About 60 to 70 residents peppered consultants with suggestions about upgrading parks, building new parks and designing connectors between parks, along with other urban greening issues at the evening workshop.
They also weighed in with ideas the city can use to update a 2007 plan to make streets friendlier for bicyclists and pedestrians.
Some residents suggested the city make improvements to Fairmont Park and create a park and sports field out of the former Portola Middle School site and connect it to Cerrito Vista Park and the El Cerrito High School sports fields.
Others brought up the city's plan to purchase property to connect the two Hillside Natural Areas, and had ideas about installing attractive green landscaping at entry points to the city on San Pablo and Central avenues and creating small "pocket parks" and opportunities to plant vegetable gardens and small orchards in the middle of neighborhoods.
Discussion leader Mukul Malhotra of Berkeley consulting firm MIG said the city's goal is "reinforce community identity and a sense of place."
That aim contrasts with current conditions on San Pablo Avenue, for example, a wide street -- and state highway -- that hosts miles of vehicular traffic across several cities.
The urban greening workshop was the first of three community events the city has set up to help prepare an urban greening plan.
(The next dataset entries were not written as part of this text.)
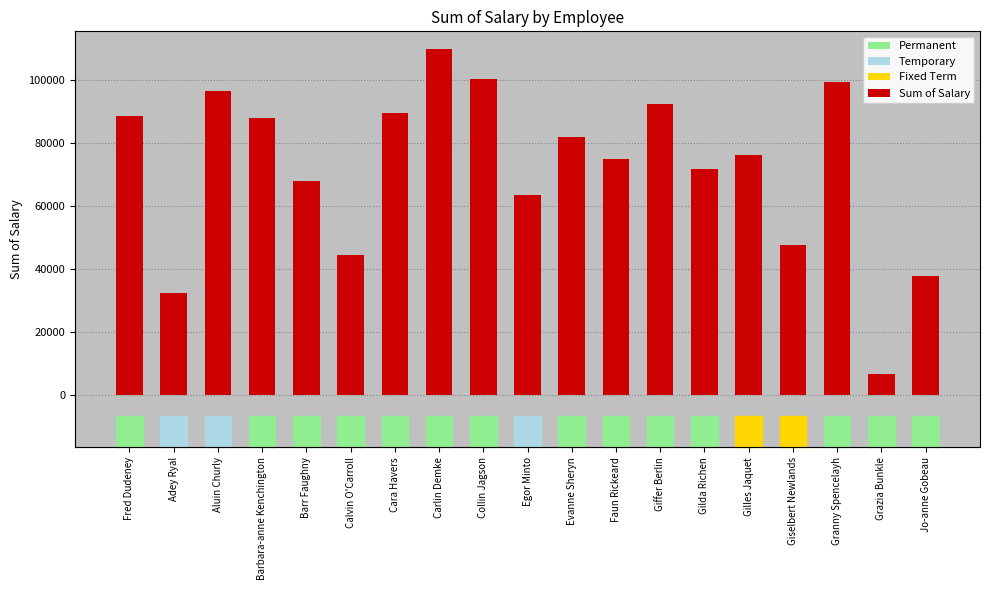

The value at Barbara-anne Kenchington is 88034.7. True or false?

True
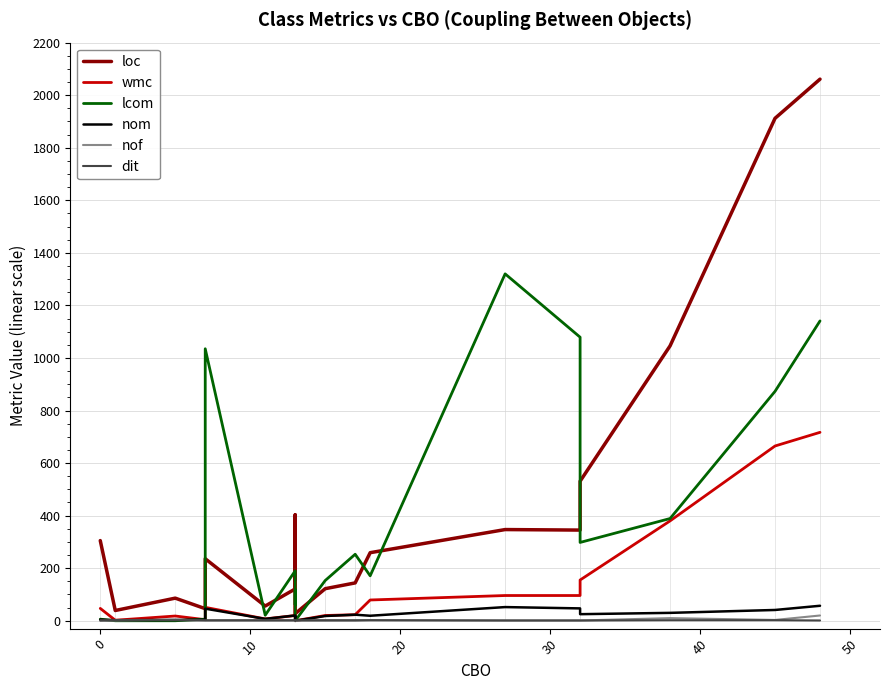

How many data points in wmc are less than 47?

9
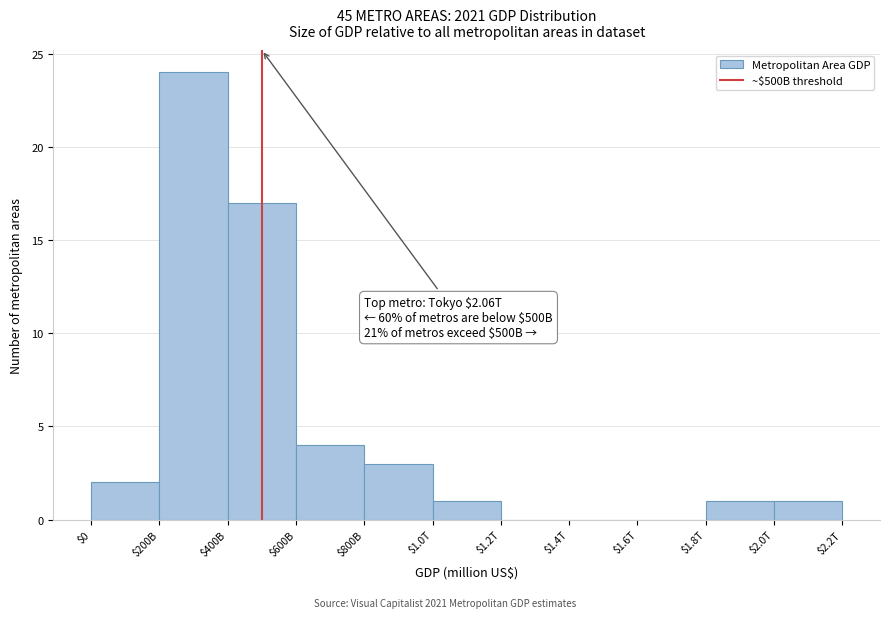

What is the greatest value displayed?

24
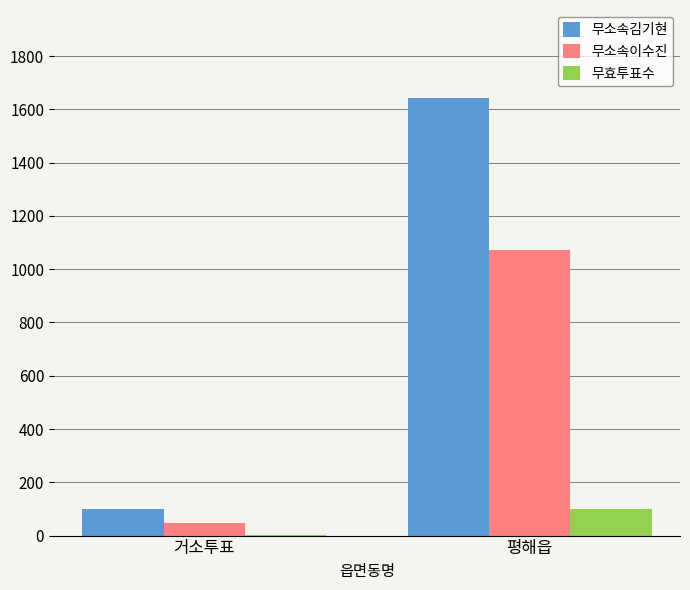

The value of 무효투표수 at 평해읍 is 100. True or false?

True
The second is scheduled for Oct. 19.
In the bicycling portion of the event, consultant Matthew Ridgway of Fehr and Peers in San Francisco asked residents to identify their favorite bicycling destinations, "hot spots" where it is dangerous to ride and walk, and challenges and opportunities to improve conditions for cyclists and pedestrians on San Pablo.
Residents suggested creating a connecting path for bicyclists on Central Avenue to the Bay shoreline and creating a mountain bike connector through the Hillside Area between the Bay Trail and the East Bay hills.
The city had previously identified Key Route Boulevard, San Pablo Avenue, Arlington Boulevard, Potrero Avenue and other main streets as key targets for measures that would encourage people to get out of their cars and ride.
In a poll taken at the event, many expressing an interest in bicycling said they were comfortable sharing the road with motor vehicles but preferred to ride in bike lanes and on wider boulevards rather than unimproved or narrower city streets.
The cycling strategies tie in with the city's climate action plan that calls for a 15 percent reduction in citywide emissions, including emissions from motor vehicles, from 2005 levels by 2020.
"About 2.5 percent of El Cerrito residents commute to work by bike compared with about 10 percent in Berkeley, so El Cerrito has a lot of catching up to do," said Dave Campbell, advocacy director for the East Bay Bicycle Coalition.
Ridgway said he will design a bicycle tour of the city so residents can see firsthand the opportunities and challenges for improving conditions for bicycling at critical sites.
The 2.5-hour tour will leave from City Hall at 1 p. m. on Aug. 18.
"The city's objective is to improve every street, but we're trying to determine the order," Ridgway said.